[Start of Attachment]

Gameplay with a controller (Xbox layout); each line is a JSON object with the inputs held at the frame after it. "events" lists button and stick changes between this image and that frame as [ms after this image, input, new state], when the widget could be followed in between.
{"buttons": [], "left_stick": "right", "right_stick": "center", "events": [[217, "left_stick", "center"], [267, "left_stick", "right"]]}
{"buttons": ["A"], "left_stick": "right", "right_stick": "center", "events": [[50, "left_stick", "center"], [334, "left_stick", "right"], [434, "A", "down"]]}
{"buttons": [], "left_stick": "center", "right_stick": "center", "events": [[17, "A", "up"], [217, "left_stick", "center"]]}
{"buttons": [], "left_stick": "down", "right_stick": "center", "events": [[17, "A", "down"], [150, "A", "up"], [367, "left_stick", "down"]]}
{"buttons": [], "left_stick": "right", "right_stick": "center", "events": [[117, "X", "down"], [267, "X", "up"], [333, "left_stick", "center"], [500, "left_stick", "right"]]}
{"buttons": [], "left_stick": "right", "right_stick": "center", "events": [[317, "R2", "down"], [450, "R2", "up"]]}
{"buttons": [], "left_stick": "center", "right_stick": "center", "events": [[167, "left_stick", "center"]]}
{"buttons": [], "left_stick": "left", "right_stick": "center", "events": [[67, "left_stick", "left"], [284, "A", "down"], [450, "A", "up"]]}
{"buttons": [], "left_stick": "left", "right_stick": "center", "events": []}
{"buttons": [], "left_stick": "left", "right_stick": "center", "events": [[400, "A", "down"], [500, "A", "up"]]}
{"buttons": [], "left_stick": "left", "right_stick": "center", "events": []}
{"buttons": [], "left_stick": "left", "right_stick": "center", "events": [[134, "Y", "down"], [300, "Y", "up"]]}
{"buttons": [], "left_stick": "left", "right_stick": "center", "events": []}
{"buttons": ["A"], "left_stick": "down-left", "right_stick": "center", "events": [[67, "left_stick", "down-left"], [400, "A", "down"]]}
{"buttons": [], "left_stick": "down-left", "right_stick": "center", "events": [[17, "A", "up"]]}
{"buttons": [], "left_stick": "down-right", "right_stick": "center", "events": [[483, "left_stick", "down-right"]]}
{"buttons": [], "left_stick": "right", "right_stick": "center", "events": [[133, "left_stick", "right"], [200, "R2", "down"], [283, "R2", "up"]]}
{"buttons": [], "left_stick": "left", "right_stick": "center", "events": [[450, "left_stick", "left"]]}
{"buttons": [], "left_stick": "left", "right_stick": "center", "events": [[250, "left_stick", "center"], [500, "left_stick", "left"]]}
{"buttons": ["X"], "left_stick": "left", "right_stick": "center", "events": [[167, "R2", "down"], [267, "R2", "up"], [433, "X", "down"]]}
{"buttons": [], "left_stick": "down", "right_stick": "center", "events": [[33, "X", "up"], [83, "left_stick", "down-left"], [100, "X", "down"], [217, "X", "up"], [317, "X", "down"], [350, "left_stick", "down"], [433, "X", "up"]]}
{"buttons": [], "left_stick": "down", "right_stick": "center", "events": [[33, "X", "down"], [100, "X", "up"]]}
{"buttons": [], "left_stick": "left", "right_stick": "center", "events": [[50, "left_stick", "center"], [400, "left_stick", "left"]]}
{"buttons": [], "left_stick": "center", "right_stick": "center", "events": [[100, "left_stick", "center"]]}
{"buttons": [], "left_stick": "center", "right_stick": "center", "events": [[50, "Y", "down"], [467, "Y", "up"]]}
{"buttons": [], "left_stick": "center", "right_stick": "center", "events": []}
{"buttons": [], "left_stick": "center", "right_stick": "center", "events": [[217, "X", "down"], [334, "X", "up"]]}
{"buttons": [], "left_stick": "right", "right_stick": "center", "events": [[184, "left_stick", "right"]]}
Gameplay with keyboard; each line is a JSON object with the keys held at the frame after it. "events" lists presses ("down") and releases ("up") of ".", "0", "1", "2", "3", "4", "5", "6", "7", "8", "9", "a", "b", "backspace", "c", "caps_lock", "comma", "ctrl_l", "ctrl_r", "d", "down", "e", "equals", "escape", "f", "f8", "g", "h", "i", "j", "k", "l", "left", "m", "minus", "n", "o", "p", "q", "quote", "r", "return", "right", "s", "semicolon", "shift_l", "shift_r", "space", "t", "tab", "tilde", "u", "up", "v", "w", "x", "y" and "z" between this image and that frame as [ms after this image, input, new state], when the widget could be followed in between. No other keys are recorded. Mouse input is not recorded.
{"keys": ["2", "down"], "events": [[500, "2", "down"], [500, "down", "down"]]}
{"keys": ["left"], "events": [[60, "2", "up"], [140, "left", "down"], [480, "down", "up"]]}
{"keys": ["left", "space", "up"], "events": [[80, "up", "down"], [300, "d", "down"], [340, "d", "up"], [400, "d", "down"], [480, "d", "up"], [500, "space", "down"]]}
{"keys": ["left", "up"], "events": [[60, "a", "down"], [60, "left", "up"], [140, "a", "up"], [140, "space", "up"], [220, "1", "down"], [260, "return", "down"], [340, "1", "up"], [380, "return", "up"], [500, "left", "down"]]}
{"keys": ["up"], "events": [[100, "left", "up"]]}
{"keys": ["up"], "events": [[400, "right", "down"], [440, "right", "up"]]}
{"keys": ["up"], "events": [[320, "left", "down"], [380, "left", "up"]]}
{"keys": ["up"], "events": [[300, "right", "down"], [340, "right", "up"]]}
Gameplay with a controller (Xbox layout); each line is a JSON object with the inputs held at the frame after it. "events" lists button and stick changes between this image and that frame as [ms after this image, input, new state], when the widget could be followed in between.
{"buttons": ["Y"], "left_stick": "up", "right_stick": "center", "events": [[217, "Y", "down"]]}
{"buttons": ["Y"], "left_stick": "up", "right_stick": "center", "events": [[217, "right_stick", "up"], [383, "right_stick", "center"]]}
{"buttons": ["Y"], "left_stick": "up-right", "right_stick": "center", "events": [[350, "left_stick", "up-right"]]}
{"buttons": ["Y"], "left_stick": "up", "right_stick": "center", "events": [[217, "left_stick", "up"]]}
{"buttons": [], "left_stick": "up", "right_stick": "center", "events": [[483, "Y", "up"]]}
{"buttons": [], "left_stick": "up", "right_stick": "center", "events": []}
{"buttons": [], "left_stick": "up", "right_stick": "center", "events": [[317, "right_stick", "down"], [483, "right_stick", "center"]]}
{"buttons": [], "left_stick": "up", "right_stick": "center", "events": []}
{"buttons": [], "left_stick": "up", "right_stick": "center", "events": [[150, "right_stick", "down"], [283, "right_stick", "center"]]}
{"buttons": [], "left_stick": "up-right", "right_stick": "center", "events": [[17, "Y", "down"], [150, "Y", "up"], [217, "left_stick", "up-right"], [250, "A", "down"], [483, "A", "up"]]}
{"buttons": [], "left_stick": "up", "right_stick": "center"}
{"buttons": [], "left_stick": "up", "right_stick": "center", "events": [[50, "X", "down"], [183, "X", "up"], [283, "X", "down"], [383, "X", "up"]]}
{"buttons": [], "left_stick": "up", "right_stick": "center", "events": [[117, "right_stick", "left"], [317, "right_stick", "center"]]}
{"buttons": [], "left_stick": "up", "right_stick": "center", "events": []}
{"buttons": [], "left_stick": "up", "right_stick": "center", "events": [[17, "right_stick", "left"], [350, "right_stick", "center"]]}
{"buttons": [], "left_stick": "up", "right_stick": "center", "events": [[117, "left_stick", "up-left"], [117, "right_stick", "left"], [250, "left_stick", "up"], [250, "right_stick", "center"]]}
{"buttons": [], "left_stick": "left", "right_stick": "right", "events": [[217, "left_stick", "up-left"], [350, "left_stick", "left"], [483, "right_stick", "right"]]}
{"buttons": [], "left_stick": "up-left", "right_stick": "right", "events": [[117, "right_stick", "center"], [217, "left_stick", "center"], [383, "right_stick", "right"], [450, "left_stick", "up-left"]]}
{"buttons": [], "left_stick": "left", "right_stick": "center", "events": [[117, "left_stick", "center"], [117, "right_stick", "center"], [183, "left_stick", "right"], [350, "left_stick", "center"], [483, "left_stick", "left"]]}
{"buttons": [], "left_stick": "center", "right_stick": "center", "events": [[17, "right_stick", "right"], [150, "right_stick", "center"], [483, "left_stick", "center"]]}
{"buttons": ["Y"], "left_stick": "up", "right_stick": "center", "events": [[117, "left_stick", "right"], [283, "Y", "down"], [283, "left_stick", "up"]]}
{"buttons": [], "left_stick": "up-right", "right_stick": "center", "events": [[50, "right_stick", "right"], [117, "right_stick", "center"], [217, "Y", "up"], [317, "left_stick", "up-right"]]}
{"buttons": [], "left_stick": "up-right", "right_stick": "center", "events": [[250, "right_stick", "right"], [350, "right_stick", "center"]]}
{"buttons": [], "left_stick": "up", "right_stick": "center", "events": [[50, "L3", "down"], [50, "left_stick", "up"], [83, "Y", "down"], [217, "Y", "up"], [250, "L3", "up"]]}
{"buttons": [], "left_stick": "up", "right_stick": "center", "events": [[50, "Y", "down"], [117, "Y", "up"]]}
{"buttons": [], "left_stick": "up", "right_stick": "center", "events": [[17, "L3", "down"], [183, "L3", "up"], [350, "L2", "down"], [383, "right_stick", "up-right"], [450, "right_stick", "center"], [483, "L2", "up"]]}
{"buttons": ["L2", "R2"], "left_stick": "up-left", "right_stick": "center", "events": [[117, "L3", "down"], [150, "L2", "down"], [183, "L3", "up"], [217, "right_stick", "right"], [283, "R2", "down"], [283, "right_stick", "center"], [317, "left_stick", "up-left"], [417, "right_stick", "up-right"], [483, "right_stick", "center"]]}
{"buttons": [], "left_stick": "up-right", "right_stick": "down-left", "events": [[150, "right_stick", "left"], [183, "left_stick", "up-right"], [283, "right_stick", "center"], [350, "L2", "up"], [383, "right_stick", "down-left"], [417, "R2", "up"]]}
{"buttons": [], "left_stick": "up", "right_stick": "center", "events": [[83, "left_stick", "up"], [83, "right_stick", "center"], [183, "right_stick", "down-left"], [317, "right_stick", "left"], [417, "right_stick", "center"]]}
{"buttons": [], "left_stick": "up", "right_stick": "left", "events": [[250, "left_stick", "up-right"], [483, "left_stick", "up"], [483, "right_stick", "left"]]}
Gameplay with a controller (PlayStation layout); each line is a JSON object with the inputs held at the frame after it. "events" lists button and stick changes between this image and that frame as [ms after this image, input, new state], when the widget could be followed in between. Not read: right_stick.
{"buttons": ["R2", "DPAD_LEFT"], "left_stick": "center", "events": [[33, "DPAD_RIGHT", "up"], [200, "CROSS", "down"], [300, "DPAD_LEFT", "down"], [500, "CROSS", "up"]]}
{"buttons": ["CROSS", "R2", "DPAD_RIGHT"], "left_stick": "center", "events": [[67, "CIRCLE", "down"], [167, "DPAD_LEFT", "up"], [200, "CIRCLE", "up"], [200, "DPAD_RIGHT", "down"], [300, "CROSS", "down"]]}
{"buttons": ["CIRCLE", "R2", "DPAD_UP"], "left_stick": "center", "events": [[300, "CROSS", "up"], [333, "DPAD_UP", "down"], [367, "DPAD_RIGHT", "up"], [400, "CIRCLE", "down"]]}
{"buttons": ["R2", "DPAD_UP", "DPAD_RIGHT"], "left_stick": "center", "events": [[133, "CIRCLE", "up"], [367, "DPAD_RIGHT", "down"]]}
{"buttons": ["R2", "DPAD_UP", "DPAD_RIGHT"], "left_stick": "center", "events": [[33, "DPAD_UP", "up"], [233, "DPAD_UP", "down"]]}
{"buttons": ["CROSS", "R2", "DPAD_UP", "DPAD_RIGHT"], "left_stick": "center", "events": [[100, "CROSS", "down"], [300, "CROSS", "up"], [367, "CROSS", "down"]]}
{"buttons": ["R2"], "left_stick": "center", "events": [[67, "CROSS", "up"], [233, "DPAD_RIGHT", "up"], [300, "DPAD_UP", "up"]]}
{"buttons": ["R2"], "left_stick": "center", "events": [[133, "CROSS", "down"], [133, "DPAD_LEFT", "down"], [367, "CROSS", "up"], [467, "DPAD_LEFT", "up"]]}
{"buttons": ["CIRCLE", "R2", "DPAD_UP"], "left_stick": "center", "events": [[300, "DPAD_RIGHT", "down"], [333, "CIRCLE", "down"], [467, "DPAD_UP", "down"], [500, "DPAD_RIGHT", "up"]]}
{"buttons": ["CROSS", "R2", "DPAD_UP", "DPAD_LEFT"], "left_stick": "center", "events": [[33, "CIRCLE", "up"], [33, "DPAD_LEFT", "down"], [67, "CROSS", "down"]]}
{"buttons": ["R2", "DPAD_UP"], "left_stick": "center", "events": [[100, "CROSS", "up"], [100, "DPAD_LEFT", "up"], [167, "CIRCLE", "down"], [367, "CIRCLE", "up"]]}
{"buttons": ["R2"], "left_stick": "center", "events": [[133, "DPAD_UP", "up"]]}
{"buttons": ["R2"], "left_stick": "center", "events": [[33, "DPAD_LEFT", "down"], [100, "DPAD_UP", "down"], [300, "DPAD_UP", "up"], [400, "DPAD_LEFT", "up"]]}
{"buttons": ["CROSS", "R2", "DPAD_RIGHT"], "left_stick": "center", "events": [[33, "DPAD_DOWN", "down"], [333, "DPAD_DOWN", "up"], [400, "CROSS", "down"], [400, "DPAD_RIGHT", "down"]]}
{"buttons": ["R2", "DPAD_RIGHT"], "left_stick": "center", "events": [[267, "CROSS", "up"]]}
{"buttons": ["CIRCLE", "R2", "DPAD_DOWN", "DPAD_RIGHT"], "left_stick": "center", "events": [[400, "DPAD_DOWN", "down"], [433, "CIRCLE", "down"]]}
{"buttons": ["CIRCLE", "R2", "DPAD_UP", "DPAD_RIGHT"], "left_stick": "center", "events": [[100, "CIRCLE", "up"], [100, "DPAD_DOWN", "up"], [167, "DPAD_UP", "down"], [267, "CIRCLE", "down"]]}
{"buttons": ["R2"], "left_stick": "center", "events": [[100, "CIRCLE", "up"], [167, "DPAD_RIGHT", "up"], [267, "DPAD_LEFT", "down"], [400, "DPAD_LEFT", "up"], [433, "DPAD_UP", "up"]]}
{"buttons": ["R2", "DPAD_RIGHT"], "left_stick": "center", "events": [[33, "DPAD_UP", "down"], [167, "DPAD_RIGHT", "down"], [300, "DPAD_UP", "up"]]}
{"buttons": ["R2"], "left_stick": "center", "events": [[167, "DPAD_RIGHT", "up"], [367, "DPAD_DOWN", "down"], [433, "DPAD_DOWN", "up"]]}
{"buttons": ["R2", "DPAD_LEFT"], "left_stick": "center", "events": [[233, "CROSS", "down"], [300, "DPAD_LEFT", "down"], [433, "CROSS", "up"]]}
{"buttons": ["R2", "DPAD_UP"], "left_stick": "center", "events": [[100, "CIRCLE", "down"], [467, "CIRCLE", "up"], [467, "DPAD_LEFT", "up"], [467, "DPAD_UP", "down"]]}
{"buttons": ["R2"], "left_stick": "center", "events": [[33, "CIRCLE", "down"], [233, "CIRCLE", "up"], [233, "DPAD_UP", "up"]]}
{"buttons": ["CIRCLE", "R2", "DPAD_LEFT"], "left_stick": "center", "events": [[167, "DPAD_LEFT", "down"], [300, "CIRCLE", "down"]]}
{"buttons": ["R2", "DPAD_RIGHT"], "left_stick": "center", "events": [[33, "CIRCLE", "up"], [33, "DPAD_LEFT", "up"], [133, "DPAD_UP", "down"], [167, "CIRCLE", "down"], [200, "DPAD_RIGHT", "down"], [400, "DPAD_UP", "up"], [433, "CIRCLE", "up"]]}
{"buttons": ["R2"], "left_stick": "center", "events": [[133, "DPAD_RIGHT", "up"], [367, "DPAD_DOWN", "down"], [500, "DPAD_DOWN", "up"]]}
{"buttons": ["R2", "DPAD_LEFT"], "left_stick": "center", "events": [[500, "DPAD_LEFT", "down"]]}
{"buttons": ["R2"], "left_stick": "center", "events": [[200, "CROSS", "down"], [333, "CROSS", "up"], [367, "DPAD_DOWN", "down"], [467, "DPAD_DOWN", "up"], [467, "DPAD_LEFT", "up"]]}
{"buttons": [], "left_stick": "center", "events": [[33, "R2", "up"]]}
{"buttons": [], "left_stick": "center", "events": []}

[End of Attachment]

Among the entries, how many lines contain the word "object"? Give the number alone.

4